### Written instruction A
Using the Endgame article, decide whether each statement below is true: (i) the Endgame article calls the film the last installment of a 22-chapter saga; (ii) the Endgame article names Christopher Markus and Stephen McFeely as the writers of the script; (iii) the Endgame article promises to reveal plot details of the film. Answer yes or no for each, quoting the words of the Endgame article that settle it.

### Text provided
========

Screenwriting Blog | Final Draft®

All The Write Moves: Endgame

Written by Peter Hanson | April 29, 2019

Eleven years after audiences first watched Robert Downey Jr. become an armored superhero in Iron Man, the climax of the interconnected story which that movie began has arrived in the form of Avengers: Endgame. While the picture is nominally a direct sequel to last year’s Avengers: Infinity War, seeing as how the titular superhero team once again battles intergalactic baddie Thanos (played by Josh Brolin), Endgame is also the last installment of a 22-chapter saga inclusive of every Marvel Studios theatrical release from Iron Man to Endgame.

Much has already been written about Endgame, mostly to do with box-office performance and guesses about how events in Endgame will inform Marvel’s next steps. This particular discussion of the film will take a different tack, exploring how the ambitious script that Christopher Markus and Stephen McFeely crafted for Endgame exemplifies certain best practices in mainstream screenwriting.

***Out of respect for the hard work Marvel did in keeping the movie’s secrets safe prior to release, and also out of respect for viewers who haven’t yet seen Endgame, this discussion will be 100% spoiler-free.***

Wrap It Up

While Endgame is unique in cinema history—no previous film has resolved the storylines of 21 previous movies—it also tackles something that every screenwriter faces with every script: the challenge of concluding a narrative in a satisfying way. This naturally prompts musings on what constitutes an effective ending. Is predicting expectations and then doing your best to satisfy those expectations the best path to follow? Or is considering the moral implications of a story and then conjuring a finale that either reaffirms morality (a happy ending) or subverts morality (a tragic ending) a wiser course?

========

### Data items
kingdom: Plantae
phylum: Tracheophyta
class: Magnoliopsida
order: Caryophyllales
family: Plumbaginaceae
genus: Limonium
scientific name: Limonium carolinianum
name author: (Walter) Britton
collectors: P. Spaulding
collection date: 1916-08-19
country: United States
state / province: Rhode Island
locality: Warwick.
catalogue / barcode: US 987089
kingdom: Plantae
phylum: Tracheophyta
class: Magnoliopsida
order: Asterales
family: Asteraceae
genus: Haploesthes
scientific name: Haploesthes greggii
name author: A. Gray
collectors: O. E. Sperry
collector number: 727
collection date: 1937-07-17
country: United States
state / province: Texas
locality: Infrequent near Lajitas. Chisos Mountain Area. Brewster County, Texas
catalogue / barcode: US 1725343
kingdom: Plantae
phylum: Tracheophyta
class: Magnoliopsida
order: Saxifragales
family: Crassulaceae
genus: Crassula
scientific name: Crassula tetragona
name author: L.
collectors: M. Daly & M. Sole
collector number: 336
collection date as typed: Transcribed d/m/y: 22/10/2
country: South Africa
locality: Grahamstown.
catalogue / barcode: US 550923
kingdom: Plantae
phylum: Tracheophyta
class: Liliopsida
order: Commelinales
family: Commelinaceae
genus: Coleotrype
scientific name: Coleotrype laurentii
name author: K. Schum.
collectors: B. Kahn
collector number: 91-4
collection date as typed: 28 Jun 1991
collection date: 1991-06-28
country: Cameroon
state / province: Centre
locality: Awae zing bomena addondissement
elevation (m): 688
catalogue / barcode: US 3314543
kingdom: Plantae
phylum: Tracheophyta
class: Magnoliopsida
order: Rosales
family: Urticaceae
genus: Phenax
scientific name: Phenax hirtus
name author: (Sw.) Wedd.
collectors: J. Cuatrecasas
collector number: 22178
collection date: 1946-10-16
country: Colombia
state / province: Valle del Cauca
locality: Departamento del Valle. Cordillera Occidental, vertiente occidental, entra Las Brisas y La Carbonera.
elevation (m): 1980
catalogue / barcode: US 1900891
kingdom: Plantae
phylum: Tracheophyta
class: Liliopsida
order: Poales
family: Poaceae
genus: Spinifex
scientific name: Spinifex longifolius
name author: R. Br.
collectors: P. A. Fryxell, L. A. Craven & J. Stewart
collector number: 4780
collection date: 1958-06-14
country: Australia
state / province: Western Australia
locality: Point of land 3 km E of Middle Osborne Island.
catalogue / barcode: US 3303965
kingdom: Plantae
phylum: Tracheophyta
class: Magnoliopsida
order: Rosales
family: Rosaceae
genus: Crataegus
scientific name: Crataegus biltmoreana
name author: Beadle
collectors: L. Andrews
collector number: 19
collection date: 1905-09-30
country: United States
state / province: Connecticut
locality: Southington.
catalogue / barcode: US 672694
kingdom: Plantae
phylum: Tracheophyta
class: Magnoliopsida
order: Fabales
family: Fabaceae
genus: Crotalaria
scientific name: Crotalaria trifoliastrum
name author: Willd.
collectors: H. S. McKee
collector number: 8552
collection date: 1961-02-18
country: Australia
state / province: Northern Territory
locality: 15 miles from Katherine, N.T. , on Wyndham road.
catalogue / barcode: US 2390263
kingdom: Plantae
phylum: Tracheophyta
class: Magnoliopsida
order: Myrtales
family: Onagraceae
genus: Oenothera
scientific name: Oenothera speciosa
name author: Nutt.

========

### Written instruction B
Echo the herbarium entries from the line containing "locality: Point of" down to the line containing "genus: Crotalaria", both lines included.

### Response A
(i) Yes: "Endgame is also the last installment of a 22-chapter saga"
(ii) Yes: "the ambitious script that Christopher Markus and Stephen McFeely crafted for Endgame"
(iii) No: "this discussion will be 100% spoiler-free."

### Response B
locality: Point of land 3 km E of Middle Osborne Island.
catalogue / barcode: US 3303965
kingdom: Plantae
phylum: Tracheophyta
class: Magnoliopsida
order: Rosales
family: Rosaceae
genus: Crataegus
scientific name: Crataegus biltmoreana
name author: Beadle
collectors: L. Andrews
collector number: 19
collection date: 1905-09-30
country: United States
state / province: Connecticut
locality: Southington.
catalogue / barcode: US 672694
kingdom: Plantae
phylum: Tracheophyta
class: Magnoliopsida
order: Fabales
family: Fabaceae
genus: Crotalaria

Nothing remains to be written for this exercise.